3.475 checking fst/extensions/far/far.h presence... no
3.493 checking for fst/extensions/far/far.h... no
3.493 configure: error: fst/extensions/far/far.h header not found
------
Dockerfile:38
--------------------
36 | RUN cd openfst-1.7.9 && ./configure CFLAGS='-g -O2 -w' CXXFLAGS='-g -O2 -w' && make && make install
37 | RUN wget https://www.openfst.org/twiki/pub/GRM/ThraxDownload/thrax-1.3.4.tar.gz && tar xzvf thrax-1.3.4.tar.gz
38 | >>> RUN cd thrax-1.3.4 && ./configure CXXFLAGS='-g -O2' && make && make install
39 | RUN git clone https://github.com/anand-nv/sparrowhawk.git && cd sparrowhawk && git checkout nemo_tests && apt-get install -y autoconf && bash autoreconf && ./configure CXXFLAGS='-g -O2' && make && make install && ldconfig
40 | RUN git clone https://github.com/kward/shunit2.git
Hey I searched around for these issues and resolved it with some extra configure flags. I'll start testing the speed now. Sorry I'm not well versed with C and make...

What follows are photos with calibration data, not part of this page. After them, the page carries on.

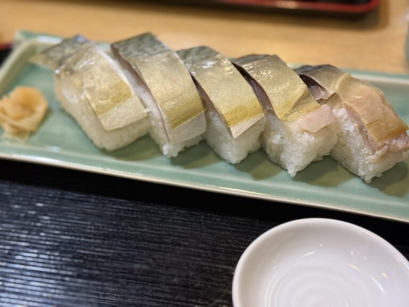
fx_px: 567
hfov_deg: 39.7
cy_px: 154
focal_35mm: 48
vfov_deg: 30.3
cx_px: 204
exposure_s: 1/40
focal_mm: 6.76
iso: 200
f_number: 1.78
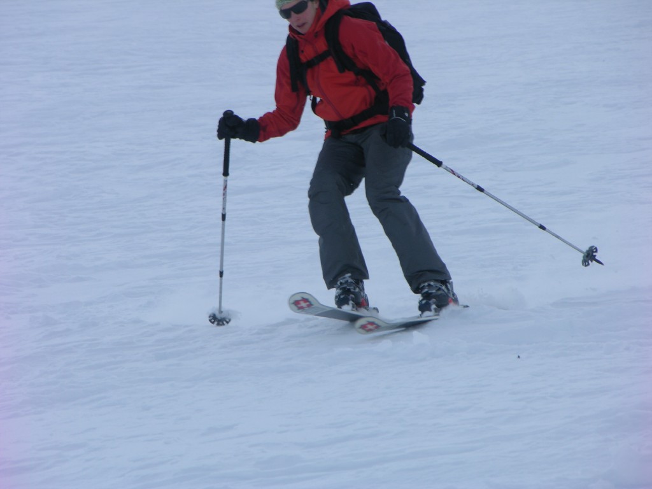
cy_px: 244
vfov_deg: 5.3
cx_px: 326
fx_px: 5274
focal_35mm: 280
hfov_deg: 7.1
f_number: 5.9
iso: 50
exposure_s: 1/357
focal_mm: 71.2
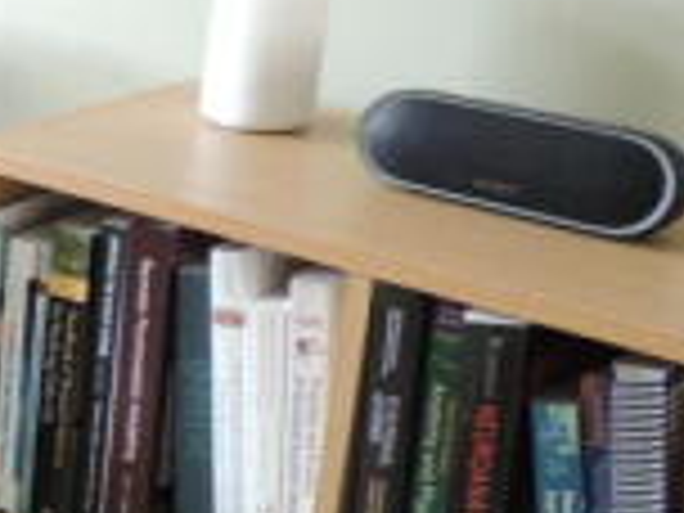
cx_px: -592
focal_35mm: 92
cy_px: 263
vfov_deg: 16.1
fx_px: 1818
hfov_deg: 17.0
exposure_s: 1/30
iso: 140
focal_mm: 4.3
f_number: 3
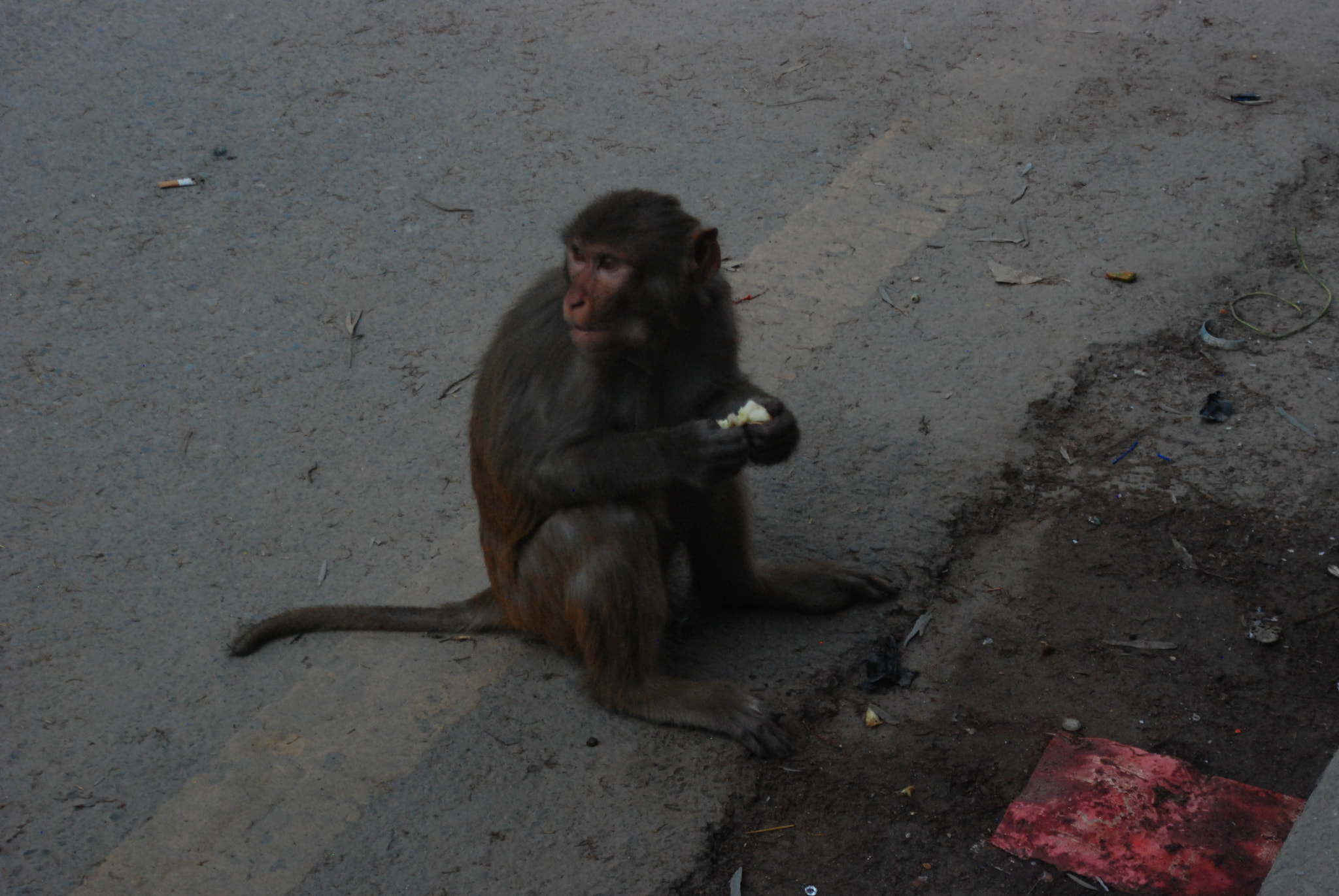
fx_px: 3128
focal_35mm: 84
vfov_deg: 16.3
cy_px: 448
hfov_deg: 24.2
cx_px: 670
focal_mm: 56
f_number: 9
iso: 1000
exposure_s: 1/1250
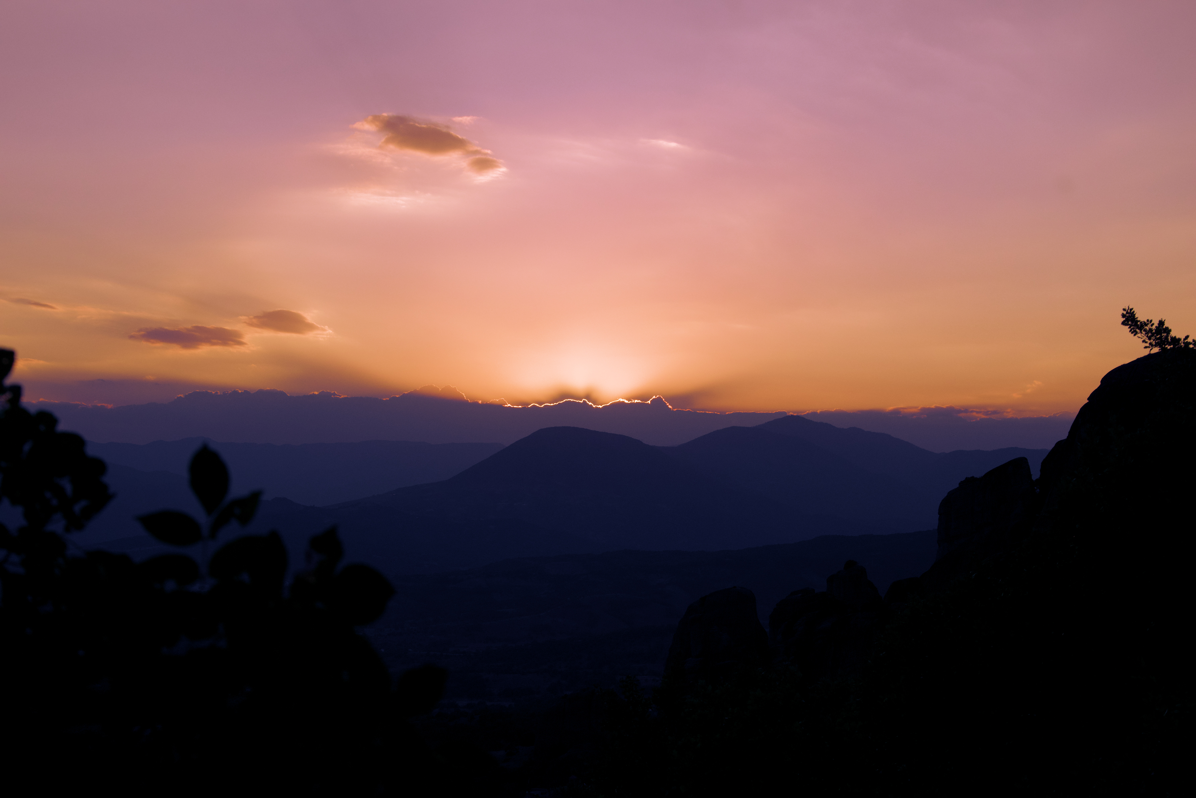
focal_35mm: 63
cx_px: 598
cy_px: 399
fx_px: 2093
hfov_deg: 31.9
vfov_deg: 21.6
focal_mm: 42
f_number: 8
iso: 400
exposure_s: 1/800
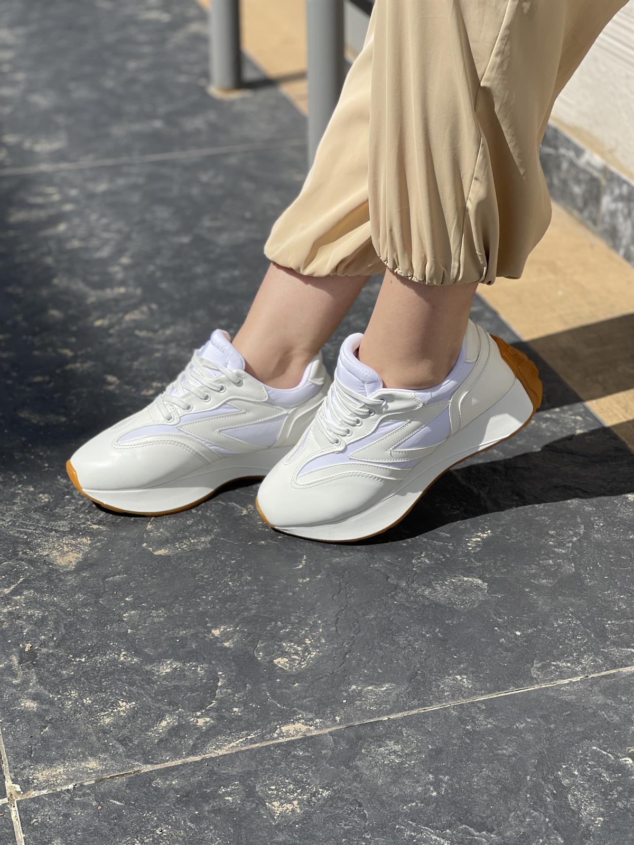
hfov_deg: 22.9
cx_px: 317
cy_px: 422
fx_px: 1563
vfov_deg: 30.3
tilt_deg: -28.7
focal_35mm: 64
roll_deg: +0.6
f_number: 2.2
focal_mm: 7.5
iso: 32
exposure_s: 1/2950
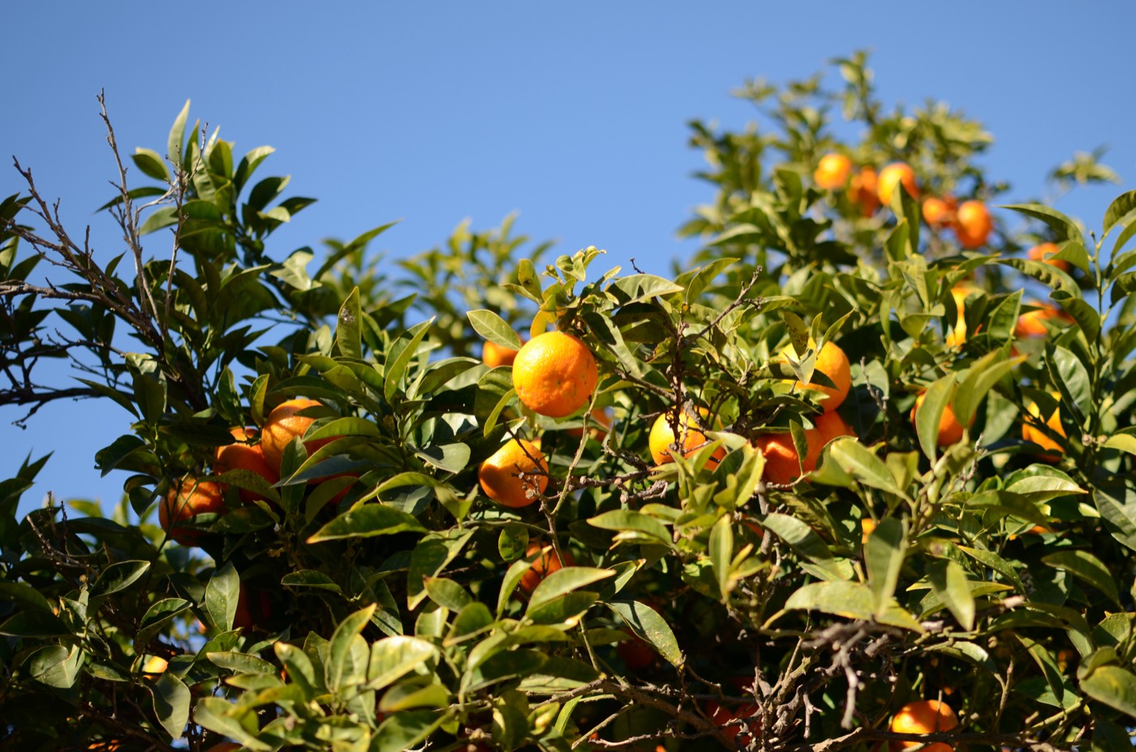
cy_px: 376
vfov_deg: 25.6
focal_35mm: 52
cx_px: 568
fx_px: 1653
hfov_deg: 37.9
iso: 100
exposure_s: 1/1250
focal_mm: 35
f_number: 2.5
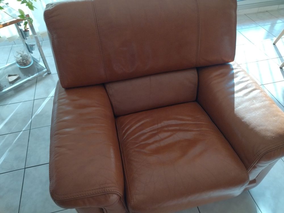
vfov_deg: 51.4
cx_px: 142
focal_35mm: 27
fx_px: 222
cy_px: 106
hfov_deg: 65.3
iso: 100
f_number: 1.79
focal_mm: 4.74
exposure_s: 1/201
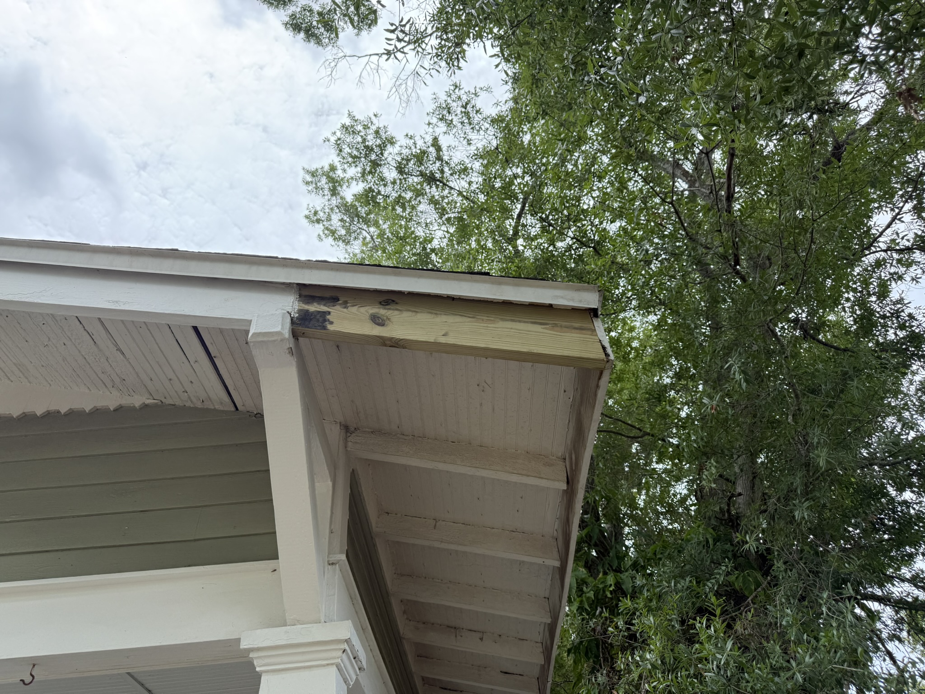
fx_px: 641
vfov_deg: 56.8
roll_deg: +7.0
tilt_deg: +43.6
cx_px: 462
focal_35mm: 24
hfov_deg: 71.6
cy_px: 347
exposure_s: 1/1618
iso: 80
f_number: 1.78
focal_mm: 6.76
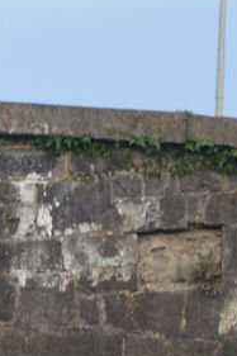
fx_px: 6683
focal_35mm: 676
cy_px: 594
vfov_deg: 3.0
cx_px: -455
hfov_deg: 2.0
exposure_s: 1/100
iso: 220
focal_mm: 66
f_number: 5.3
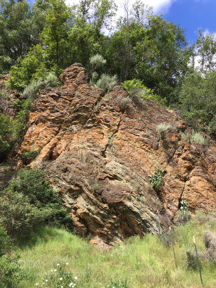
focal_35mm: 29
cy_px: 144
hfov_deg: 48.2
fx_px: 241
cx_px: 108
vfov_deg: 61.7
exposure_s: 1/538
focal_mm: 4.15
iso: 25
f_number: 2.2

It worked! My with everything properly optimized and compiled, I got double the speed than the python implementation.
The dockerfile modification for future reference:
RUN cd protobuf-2.5.0 && ./configure CFLAGS='-g -O2 -w' CXXFLAGS='-g -O2 -w' && make && make install && ldconfig
RUN wget https://www.openfst.org/twiki/pub/FST/FstDownload/openfst-1.7.9.tar.gz && tar xzvf openfst-1.7.9.tar.gz
RUN cd openfst-1.7.9 && ./configure CFLAGS='-g -O2 -w' CXXFLAGS='-g -O2 -w' --enable-far --enable-grm && make && make install && ldconfig
RUN wget https://www.openfst.org/twiki/pub/GRM/ThraxDownload/thrax-1.3.4.tar.gz && tar xzvf thrax-1.3.4.tar.gz
RUN cd thrax-1.3.4 && ./configure CXXFLAGS='-g -O2 -I/workspace/openfst-1.7.9/src/include' LDFLAGS="-L/workspace/openfst-1.7.9/src/lib" && make && make install && ldconfig
RUN git clone https://github.com/anand-nv/sparrowhawk.git && cd sparrowhawk && git checkout nemo_tests && apt-get install -y autoconf && bash autoreconf && ./configure CXXFLAGS='-g -O2 -I/workspace/openfst-1.7.9/src/include' LDFLAGS="-L/workspace/openfst-1.7.9/src/lib" && make && make install && ldconfig
RUN git clone https://github.com/kward/shunit2.git
RUN echo "DONE"